Introduction

Online evaluations is the concept of running some code or LLM as a judge on the results of your LLM calls in real-time. This is useful to gather statistics about the performance of your LLMs.

Laminar achieves that by analyzing the inputs and outputs of your LLM spans.

Why do we need online evaluations?

Online evaluations allow you to gather statistics about the performance of your LLMs in production. We like to think of online evaluations as almost like canaries or metrics in traditional applications, but for unstructured data.

This approach allows you to constantly monitor your apps without having to collect data and run evaluations post-factum.

Key concepts

  • Span path – this is an identifier of your LLM function. It is constructed from the location of the call within your code, and must ideally be unique. For more information about what a span is, see the tracing documentation.
  • Span label – a label attached to a span. It can be a boolean or a categorical label. The label can be both set manually or by an evaluator. For more information about span labels and label classes, see the label spans documentation.
  • Evaluator – the function evaluating the input and output of your LLM call. It can be a code snippet or a prompt for LLM as a judge.

You can register one evaluator per label class. For example, you could have a code evaluator check for the presence of a certain keyword in the output of your LLM app and assigns label class keyword. In that case, you would not be able to add another evaluator for the keyword label class.

Every span path can have multiple span labels, but only one evaluator per label.

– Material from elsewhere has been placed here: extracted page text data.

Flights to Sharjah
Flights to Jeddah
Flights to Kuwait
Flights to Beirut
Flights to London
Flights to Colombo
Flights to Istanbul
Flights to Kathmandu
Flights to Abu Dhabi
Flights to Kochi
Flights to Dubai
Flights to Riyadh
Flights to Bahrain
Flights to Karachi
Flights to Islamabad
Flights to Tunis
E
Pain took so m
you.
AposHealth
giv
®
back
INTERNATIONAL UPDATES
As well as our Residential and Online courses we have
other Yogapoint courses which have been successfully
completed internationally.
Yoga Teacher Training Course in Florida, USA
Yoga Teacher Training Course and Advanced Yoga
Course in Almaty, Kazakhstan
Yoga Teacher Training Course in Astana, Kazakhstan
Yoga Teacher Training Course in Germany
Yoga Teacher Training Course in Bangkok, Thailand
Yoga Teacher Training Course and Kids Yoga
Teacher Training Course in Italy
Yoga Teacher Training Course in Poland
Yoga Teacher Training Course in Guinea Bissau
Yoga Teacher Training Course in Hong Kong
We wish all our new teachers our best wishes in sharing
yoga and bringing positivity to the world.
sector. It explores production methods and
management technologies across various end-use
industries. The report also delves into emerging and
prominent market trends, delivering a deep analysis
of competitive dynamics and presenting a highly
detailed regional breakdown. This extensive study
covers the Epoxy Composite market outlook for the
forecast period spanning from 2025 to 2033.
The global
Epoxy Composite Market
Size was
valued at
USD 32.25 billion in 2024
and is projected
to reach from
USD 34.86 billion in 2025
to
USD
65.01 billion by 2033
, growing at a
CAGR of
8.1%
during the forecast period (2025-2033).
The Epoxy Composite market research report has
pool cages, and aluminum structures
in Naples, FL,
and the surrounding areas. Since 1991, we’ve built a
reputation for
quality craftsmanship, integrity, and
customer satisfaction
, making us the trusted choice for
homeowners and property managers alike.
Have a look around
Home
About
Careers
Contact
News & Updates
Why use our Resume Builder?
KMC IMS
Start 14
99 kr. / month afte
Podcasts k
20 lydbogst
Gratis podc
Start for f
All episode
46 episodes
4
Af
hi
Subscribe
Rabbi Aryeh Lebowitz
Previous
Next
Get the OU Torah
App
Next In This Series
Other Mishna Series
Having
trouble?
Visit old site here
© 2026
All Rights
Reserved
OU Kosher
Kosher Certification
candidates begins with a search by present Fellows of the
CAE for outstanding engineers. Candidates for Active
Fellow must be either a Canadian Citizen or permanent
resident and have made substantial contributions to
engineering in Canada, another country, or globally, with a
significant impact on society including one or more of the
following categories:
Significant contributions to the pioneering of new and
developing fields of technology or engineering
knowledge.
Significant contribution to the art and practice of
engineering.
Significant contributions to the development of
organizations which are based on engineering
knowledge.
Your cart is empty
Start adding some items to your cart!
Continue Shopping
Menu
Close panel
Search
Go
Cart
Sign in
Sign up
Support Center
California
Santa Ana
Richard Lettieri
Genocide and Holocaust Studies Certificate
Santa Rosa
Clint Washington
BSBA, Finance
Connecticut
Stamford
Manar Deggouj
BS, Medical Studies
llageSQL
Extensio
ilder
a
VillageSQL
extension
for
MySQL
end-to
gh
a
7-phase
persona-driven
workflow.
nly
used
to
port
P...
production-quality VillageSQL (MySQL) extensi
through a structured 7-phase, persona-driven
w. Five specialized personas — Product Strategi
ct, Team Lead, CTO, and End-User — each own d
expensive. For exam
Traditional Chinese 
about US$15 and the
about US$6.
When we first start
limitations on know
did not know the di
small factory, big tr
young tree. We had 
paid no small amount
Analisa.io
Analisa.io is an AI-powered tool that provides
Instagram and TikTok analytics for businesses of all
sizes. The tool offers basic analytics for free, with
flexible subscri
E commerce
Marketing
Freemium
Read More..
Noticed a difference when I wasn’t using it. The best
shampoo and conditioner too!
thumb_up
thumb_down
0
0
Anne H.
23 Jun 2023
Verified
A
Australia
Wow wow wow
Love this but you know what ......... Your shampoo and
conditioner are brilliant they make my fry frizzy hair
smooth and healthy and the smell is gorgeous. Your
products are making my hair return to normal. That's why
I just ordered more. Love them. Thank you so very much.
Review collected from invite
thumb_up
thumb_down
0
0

Creating an online evaluation

Once you have sent your first trace to Laminar, you can create labels to attach to spans.

  1. Go to “Traces” in the Laminar dashboard.
  2. Open the span you want to evaluate and click “Add Label”.
  3. Create a new label class or choose an existing one.
  4. Click the 3 vertical dots next to the label class and select “Add evaluator”.
  5. You will see the span input and span output
  6. You can select between LLM as a judge and Python, and configure the prompt and code respectively.
    • When working with prompt, the output schema is controlled by BAML, which you can read about in their docs
    • For code, make sure that the output is one of the possible label values.
  7. Click the play button to test the evaluator.
  8. Once you are happy, click “Save online evaluator”.
  9. If you want to disable online evaluator on this path, switch the toggle under “Run on current span” in the “Add label” menu.

For LLM as a judge evaluator to work, you need to save your API keys in the project settings.